**WORK REQUIRED**.
Work out how many lines of the material below mention the word "right"; reply with the number only.

**INFORMATION PROVIDED**.
........

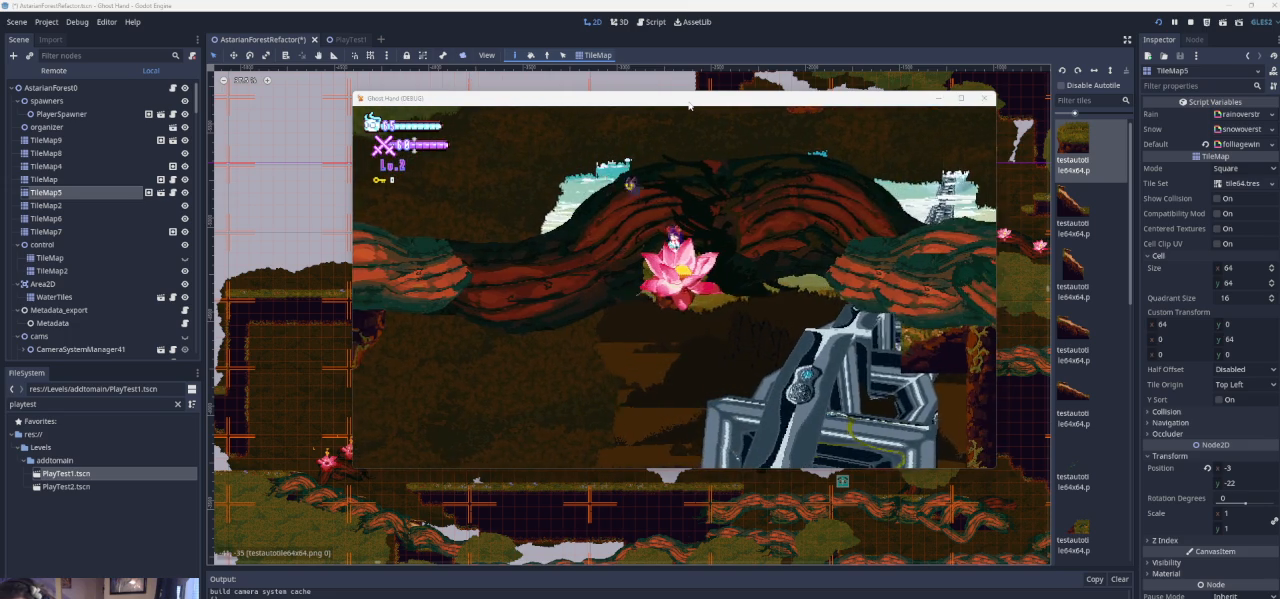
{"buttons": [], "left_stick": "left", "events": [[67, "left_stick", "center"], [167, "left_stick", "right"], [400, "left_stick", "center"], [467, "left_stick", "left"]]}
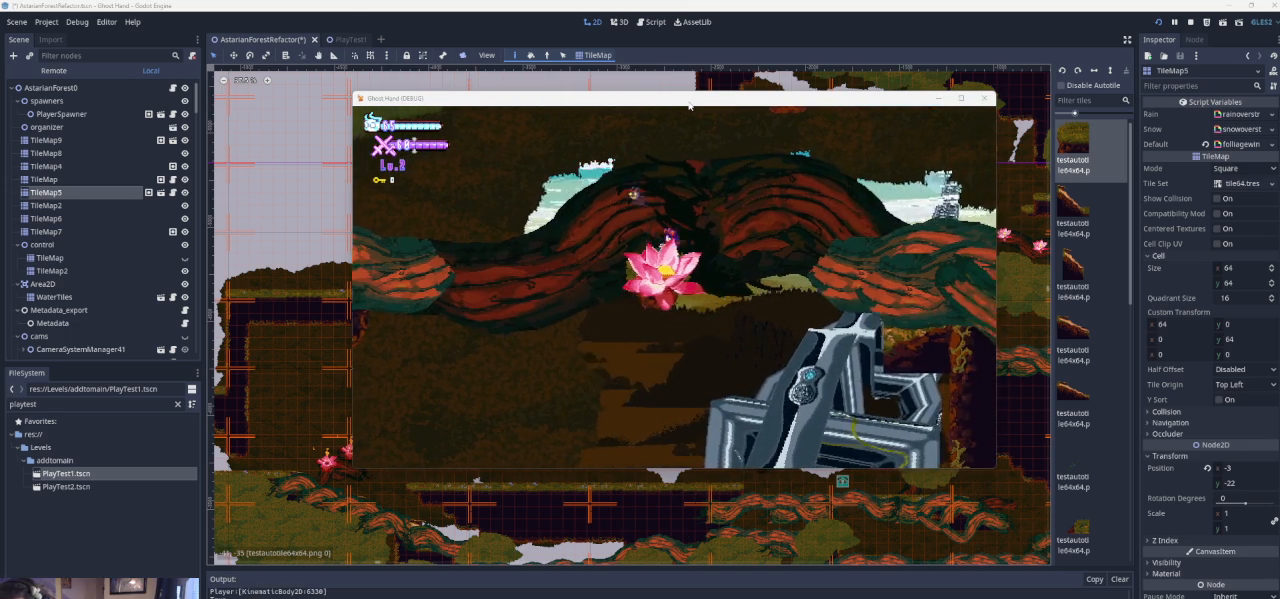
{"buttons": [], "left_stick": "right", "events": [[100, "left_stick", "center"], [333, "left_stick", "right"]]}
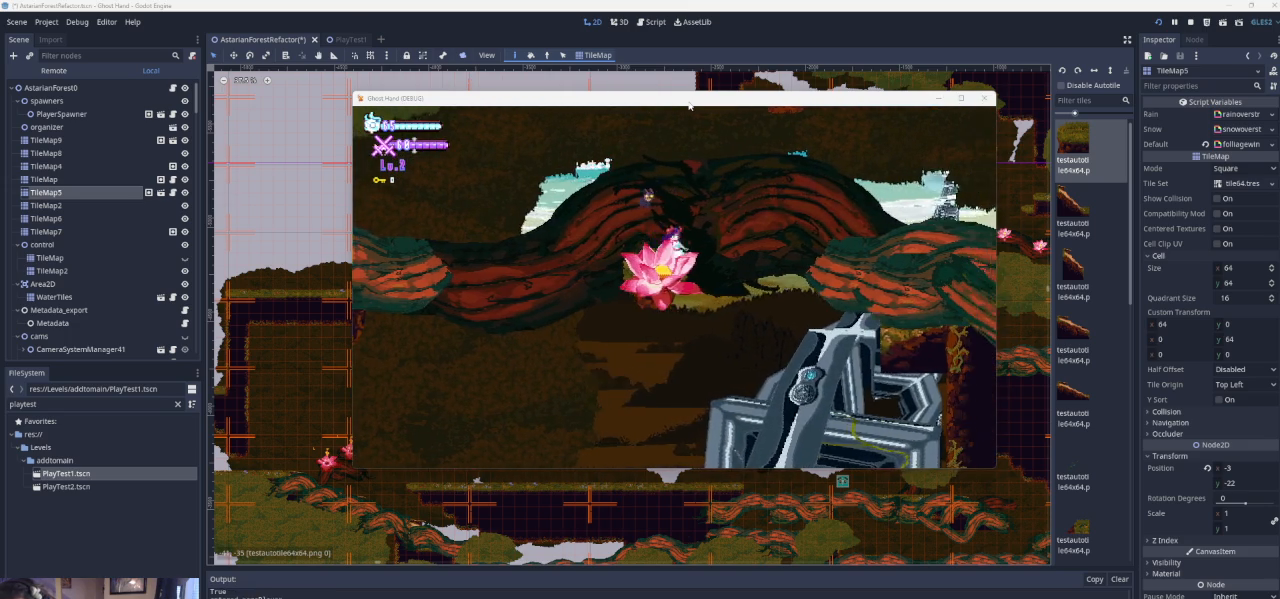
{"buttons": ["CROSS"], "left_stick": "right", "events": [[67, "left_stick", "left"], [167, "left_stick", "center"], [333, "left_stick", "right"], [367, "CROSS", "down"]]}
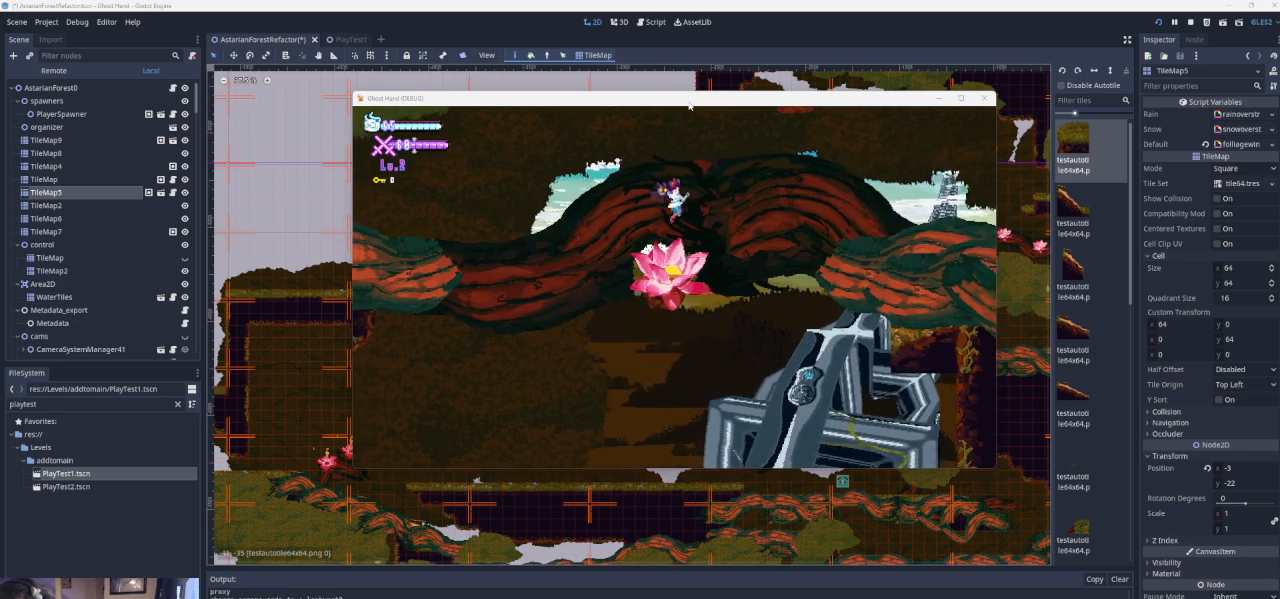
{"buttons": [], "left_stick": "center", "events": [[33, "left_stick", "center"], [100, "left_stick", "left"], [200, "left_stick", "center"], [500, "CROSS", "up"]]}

........

**RESULT OF THE TASK**.
3